Die Perspektive wechselte wieder, und nun trat Gabriel neben Berger. Der Aldemakro verkündete mit tiefer Stimme:

»Die Menschheit hat einmal mehr gezeigt, dass sie nicht bereit ist, sich dem Willen Gottes zu unterwerfen. Aber wer sich seinem Willen nicht unterwirft, der wird seinen Zorn zu spüren bekommen.«

Alice beobachtete Marie und stellte fest, dass sie beim letzten Satz wohl zum Zeichen ihrer Zustimmung leicht nickte.

»Ich habe deshalb entschieden, dies als Zeichen unseres guten Willens, nur diejenigen Länder zu bestrafen, die nicht bedingungslos kapituliert haben. Im Weiteren wird es eine neue Weltordnung geben. Alle Länder stehen von morgen an unter der Führung der zwölf Racheengel des Herrn. Wir werden heute die Länder zuteilen, so dass sie wissen werden, wer für sie zuständig ist. Jeder Aldemakro wird seine Länder in zwölf geografisch gleichwertige Provinzen aufteilen. Die Aldemakros werden entscheiden, wer jeweils in der Provinz die Verantwortung trägt. Sie werden bedingungslosen Gehorsam verlangen. Wenn der Veränderungsprozess abgeschlossen ist, wird der König der Könige zu uns stossen, und gemeinsam werden wir das neue Himmelreich Gottes errichten. Aber diejenigen von euch, die sich gegen uns auflehnen, werden wir mit aller Härte bestrafen«, schloss Gabriel seine kurze Ansprache.

Dann sah man wiederum Bilder, die aus dem Weltraum zu kommen schienen. Sie zeigten die Länder, die nicht kapituliert hatten.

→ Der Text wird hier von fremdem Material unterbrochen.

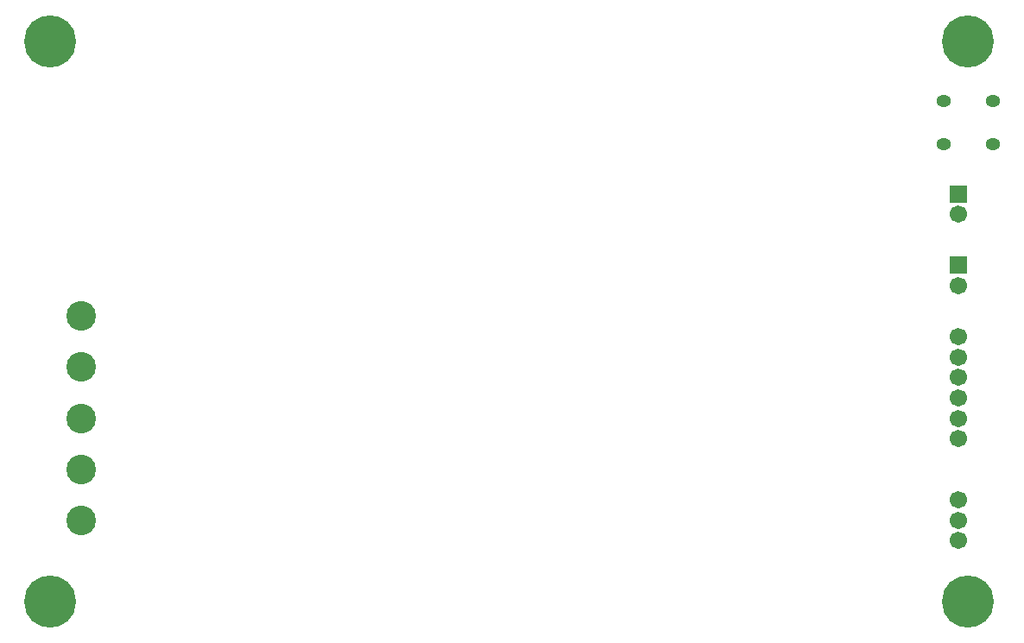
<source format=gbs>
G04 Layer: BottomSolderMaskLayer*
G04 EasyEDA v6.5.51, 2025-11-04 20:26:23*
G04 623bb76df6fb496f828c8c95ac90ab9a,07aaf3ec58ed4e568cacc845e37e2e79,10*
G04 Gerber Generator version 0.2*
G04 Scale: 100 percent, Rotated: No, Reflected: No *
G04 Dimensions in millimeters *
G04 leading zeros omitted , absolute positions ,4 integer and 5 decimal *
%FSLAX45Y45*%
%MOMM*%

%AMMACRO1*4,1,8,-0.8211,-0.8508,-0.8508,-0.821,-0.8508,0.8211,-0.8211,0.8508,0.821,0.8508,0.8508,0.8211,0.8508,-0.821,0.821,-0.8508,-0.8211,-0.8508,0*%
%ADD10C,2.9016*%
%ADD11C,1.7016*%
%ADD12O,1.45161X1.201598*%
%ADD13MACRO1*%
%ADD14C,5.1016*%
%ADD15C,0.0112*%

%LPD*%
D10*
G01*
X798499Y1299997D03*
G01*
X798499Y1799869D03*
G01*
X798499Y2299995D03*
G01*
X801496Y2799994D03*
G01*
X798499Y3299993D03*
D11*
G01*
X9399981Y2299995D03*
G01*
X9399981Y2099995D03*
G01*
X9399981Y2499995D03*
G01*
X9399981Y2699994D03*
G01*
X9399981Y2899994D03*
G01*
X9399981Y3099993D03*
G01*
X9399981Y1299971D03*
G01*
X9399981Y1099972D03*
G01*
X9399981Y1499971D03*
D12*
G01*
X9739985Y4985004D03*
G01*
X9259976Y4985004D03*
G01*
X9259976Y5415000D03*
G01*
X9739985Y5415000D03*
D13*
G01*
X9399981Y4499990D03*
D11*
G01*
X9399981Y4299991D03*
D13*
G01*
X9399981Y3799992D03*
D11*
G01*
X9399981Y3599992D03*
D14*
G01*
X499998Y499998D03*
G01*
X499998Y5999987D03*
G01*
X9499981Y5999987D03*
G01*
X9499981Y499998D03*
M02*

</source>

Dann ging es sehr schnell. Man konnte eine Art kosmischen Strahl erkennen, der sich in mehrere Teile aufspaltete. Diese schossen wie riesige Blitze auf die rot eingezeichneten Länder herab und schlugen mit verheerender Wirkung ein. Dann sah man, wie in konzentrischen Kreisen, wie wenn ein Stein ins Wasser geworfen wird und es entsprechende gegen aussen laufende kreisförmige Ringe gibt, alles, was dort vorhanden war, sich in nichts auflöste. Die einzelnen Länder wurden allesamt in ihre einzelnen Atome zerlegt. Dass es dort jemals Häuser, Strassen mit Autos, Menschen und Anzeichen von Zivilisation gab, war nicht mehr zu erkennen.

Danach hörte man Gabriels Stimme sagen:

»Möge unser Herr ihren Seelen gnädig sein.«

Nicht nur Millionen von Menschen, Alice und Marie sahen die Zerstörung der elf Länder, sondern auch Lavoisier musste sich in seinem Verlies diese Szenen anschauen. Die Brutalität, mit der die Aldemakros vorgingen, erstaunte ihn nicht, denn er hatte in den Erinnerungen von Gabriel erkennen können, wozu die Aldemakros fähig waren. Aber etwas anderes erstaunte und verwirrte ihn zugleich.

»Warum war es mir möglich, Erinnerungen von Gabriel zu sehen? Wollte er, dass ich sie sehe? Stellte er mich auf die Probe, um herauszufinden, was ich erkennen kann? Oder war Gabriel selber überrascht, dass ich das überhaupt konnte? Und warum konnte er meine Gedanken nicht lesen?«, fragte sich Lavoisier.

Und nun nahm bei ihm ein bestimmter Gedanke konkretere Gestalt an.

»Aber wäre das überhaupt möglich?« fragte auch er sich abschliessend.